++++ TEXT SECTION ++++

The field/battery box.
Schematic diagram of the system.
This system uses reliable solid-state devices to ignite fireworks, model
rockets or stage pyrotechnics. Each line can draw up to 30 amps. Ignitors
draw from 6 to 15 amps cold inrush current. (See chart below.) So from 2 to 5
ignitors could be on each line and all ignite instantly if the battery charge
and capacity is adequate.
There is a continuity-test LED for each line. However, if several ignitors
are paralleled on one line, the ones that are good and the ones that are bad
cannot be determined. So they need to be tested individually before twisting
their wires together. And continuity cannot be checked from the control box.
There is an On-Off keyswitch, a red On LED, a selector switch for each
line and a momentary firing button on the control box. The meter reads battery
voltage as soon as it's connected out at the field box. The power needs to be
on only when checking continuity and when firing. At all other times power
should be off because the field box relay draws 2 amps. But no ignitor can
burn unless the keyswitch is On, its line is selected (switch up) and the
firing button is pressed.
The cable going from the control box to the field box needs to have at
least 14 conductors if 10 device lines are to be available. There is a ground
wire, a +12 volt wire, a field box relay activation wire, a wire that has +12
volts on it only when the field box relay is energized and one wire for each
of the ten ignition lines. There could be as many as 25 ignition stations if
there were 26 MOSFETs on the field box printed circuit board instead of 11,
since the firing button can switch up to 25.
The field box contains a car battery, a car starter relay, the printed
circuit board, ten leads to the ignitor lines, a power-on switch for testing
continuity in the field and an On buzzer. If any line LED has continuity, it
means either that the clips are connected properly and the ignitor is good,
or that there may be a short.
Turning on the keyswitch at the control box closes the starter relay in the
field box. The gates of the MOSFETs are held low by 10K ohm pull-down
resistors when not pulled high to fire, so no current can flow through them.

++++ MATERIAL ++++

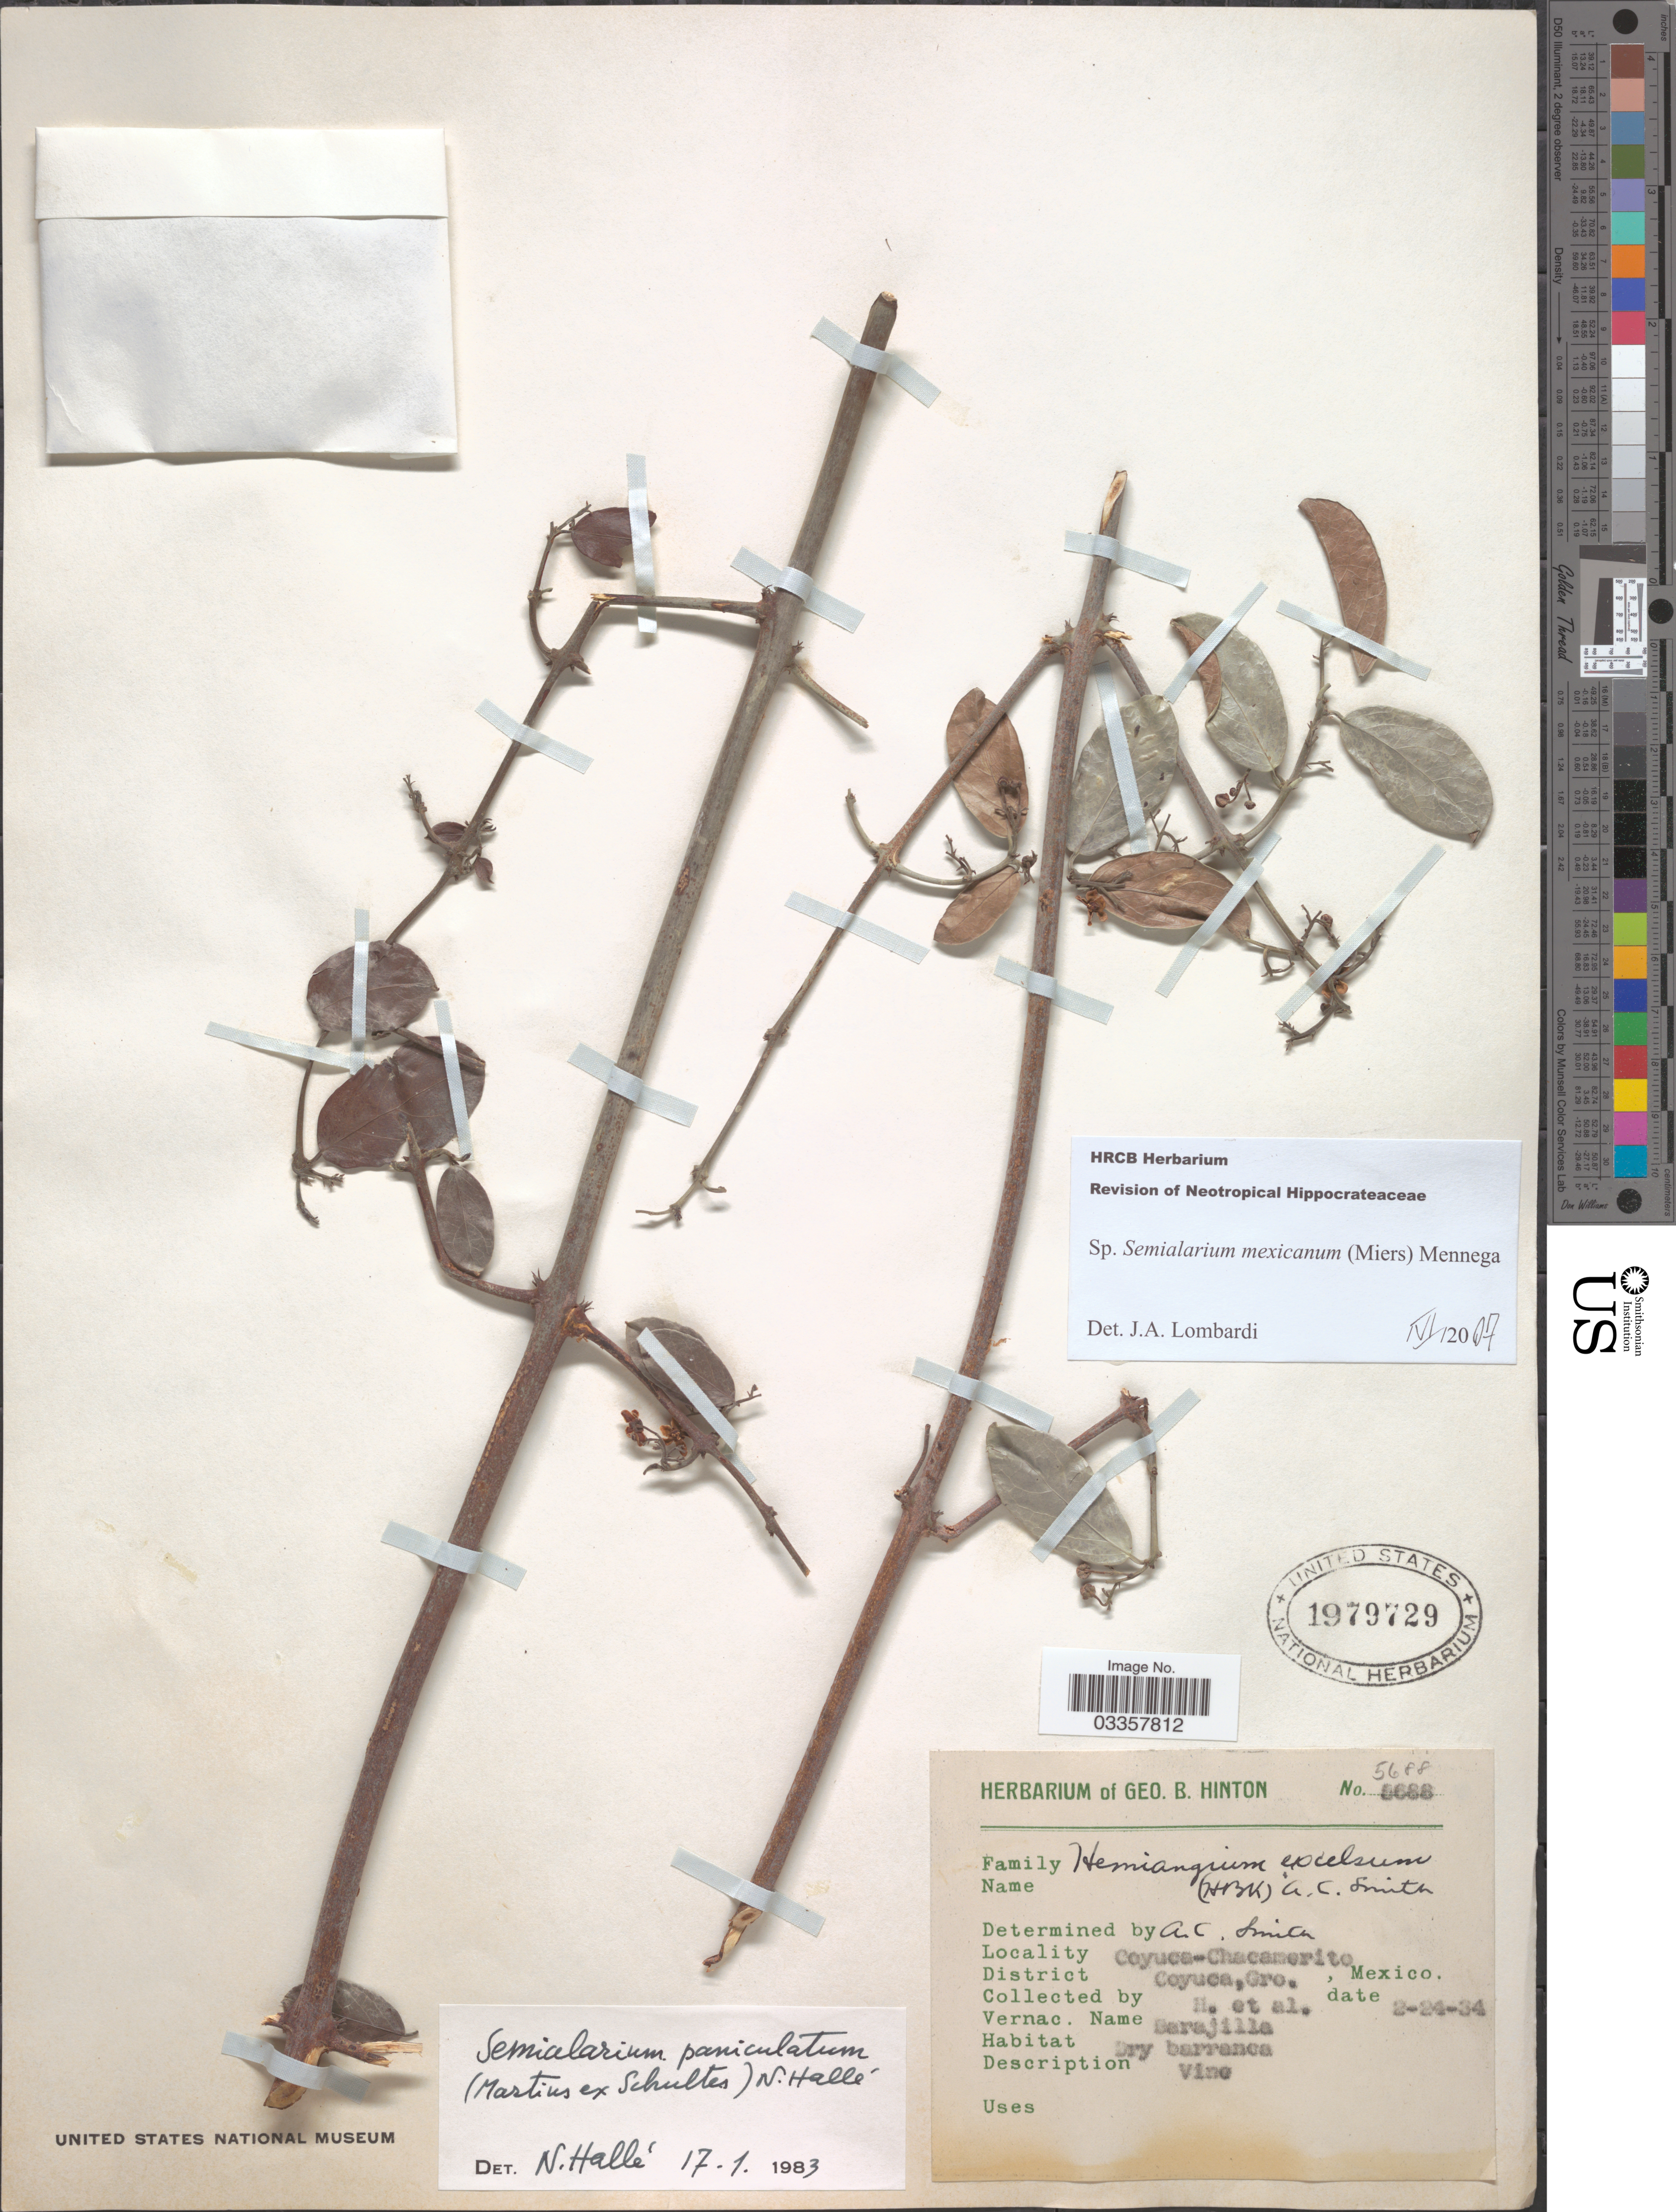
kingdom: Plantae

++++

▸ **PROBLEM SET**
1. From the fireworks ignition system text, list every item the field box contains.
2. Rewrite the paragraph of the fireworks ignition system text that begins "The cable going from the control box" as a short bulleted list, keeping its main facts.
3. Summarize the fireworks ignition system text in two sentences.

▸ **RESULTS FOR EACH TASK**
1.
- A car battery
- A car starter relay
- The printed circuit board
- Ten leads to the ignitor lines
- A power-on switch for testing continuity in the field
- An On buzzer

2.
- The cable needs at least 14 conductors for 10 device lines.
- It carries a ground wire, a +12 volt wire, and a field box relay activation wire.
- It also carries a wire that has +12 volts only when the field box relay is energized.
- It has one wire for each of the ten ignition lines.
- Up to 25 ignition stations are possible with 26 MOSFETs on the field box board instead of 11, because the firing button can switch up to 25.

3. The system uses solid-state devices to ignite fireworks, model rockets, or stage pyrotechnics, and each of its lines can draw up to 30 amps, enough for 2 to 5 ignitors at once. A control box with a keyswitch, line selectors, and a firing button is linked by cable to a field box holding a car battery, a starter relay, and a circuit board, and no ignitor can burn unless the keyswitch is on, its line is selected, and the button is pressed.